More BARDA funding comes Moderna’s way
As a boost, the U.S. Biomedical Advanced Research and Development Authority (BARDA) gave 10-year-old Moderna up to $472 million to support the study and mRNA-1273’s late-stage development. That’s in addition to the $483 million it received from BARDA in April to scale up the vaccine and its clinical development. The increase comes in the wake of decisions made in the past few months to enlarge the phase III design, which had originally envisioned a smaller number of participants. The funding now totals about $955 million.
Moderna’s dispute with Arbutus
A July 23 decision by the U.S. Patent Trial and Appeal Board rejected Moderna’s request to invalidate U.S. Patent 8,058,069 held by Arbutus Biopharma Inc., of Vancouver, British Columbia, which relate to lipid formulations for nucleic acid delivery. In their decision, the judges determined Moderna has not “shown by a preponderance of the evidence” that claims relating to the patent are unpatentable. On Monday, Moderna responded by saying the continued development of technology and manufacturing have advanced beyond what is described in the legacy Arbutus patents. The technology, which is used to manufacture mRNA-1273, is not covered by the Arbutus patents, Moderna added, and added that it is not aware of any significant intellectual property impediments for products it intends to commercialize, including mRNA-1273.

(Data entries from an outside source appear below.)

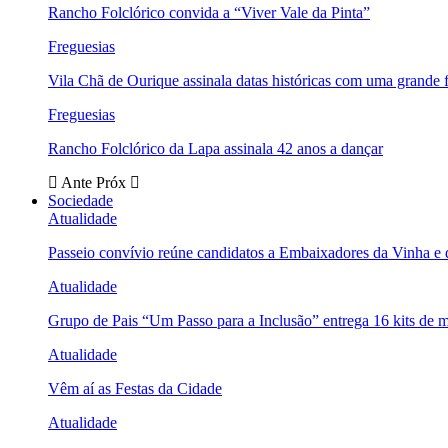
Rancho Folclórico convida a “Viver Vale da Pinta”
Freguesias
Vila Chã de Ourique assinala datas históricas com uma grande f
Freguesias
Rancho Folclórico da Lapa assinala 42 anos a dançar
Ante
Próx
Sociedade
Atualidade
Passeio convívio reúne candidatos a Embaixadores da Vinha e
Atualidade
Grupo de Pais “Um Passo para a Inclusão” entrega 16 kits de m
Atualidade
Vêm aí as Festas da Cidade
Atualidade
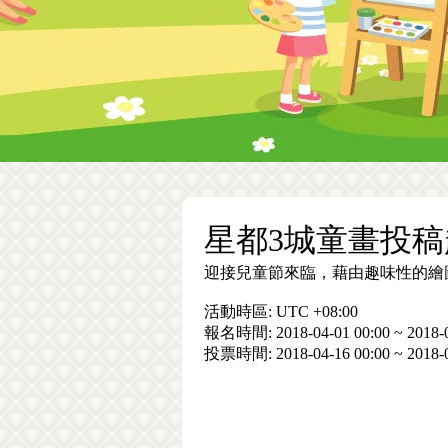
星都3城童畫投稿
迎接兒童節來臨，藉由趣味性的繪
活動時區: UTC +08:00
報名時間: 2018-04-01 00:00 ~ 2018-0
投票時間: 2018-04-16 00:00 ~ 2018-0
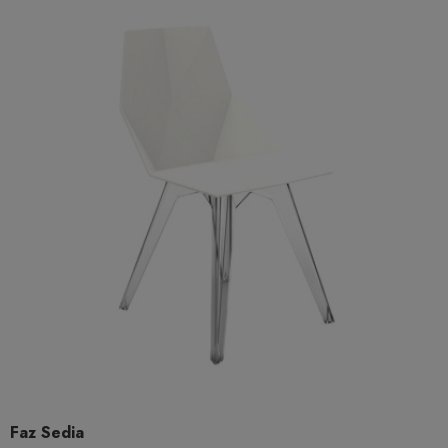
Faz Sedia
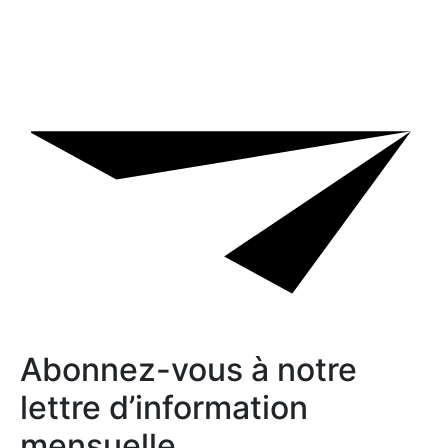
Abonnez-vous à notre
lettre d’information
mensuelle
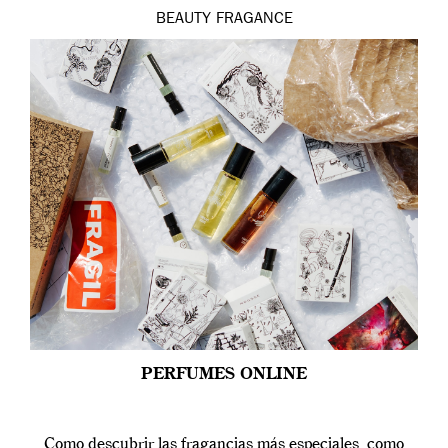
BEAUTY
FRAGANCE
PERFUMES ONLINE
Como descubrir las fragancias más especiales, como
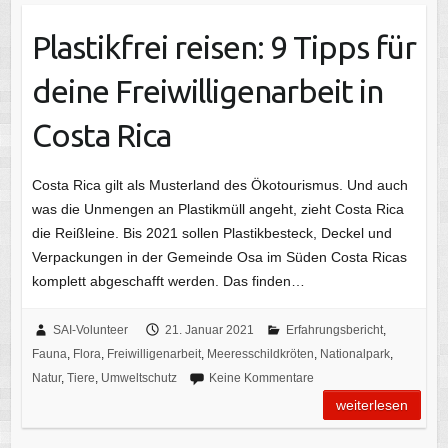
Plastikfrei reisen: 9 Tipps für
deine Freiwilligenarbeit in
Costa Rica
Costa Rica gilt als Musterland des Ökotourismus. Und auch
was die Unmengen an Plastikmüll angeht, zieht Costa Rica
die Reißleine. Bis 2021 sollen Plastikbesteck, Deckel und
Verpackungen in der Gemeinde Osa im Süden Costa Ricas
komplett abgeschafft werden. Das finden…
SAI-Volunteer
21. Januar 2021
Erfahrungsbericht
,
Fauna
,
Flora
,
Freiwilligenarbeit
,
Meeresschildkröten
,
Nationalpark
,
Natur
,
Tiere
,
Umweltschutz
Keine Kommentare
weiterlesen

H.C. Wainwright and Co. analysts wrote Monday that they “cannot be certain at this juncture of the ultimate outcome of this dispute, or whether it is likely to result in any settlement between Moderna and Arbutus. However, developments in this case may have implications not only for Moderna's COVID-19 vaccine but also for its platform as a whole.”
Cambridge, Mass.-Moderna’s stock (NASDAQ:MRNA) closed 9.15% upward on Monday, with shares selling at $79.91.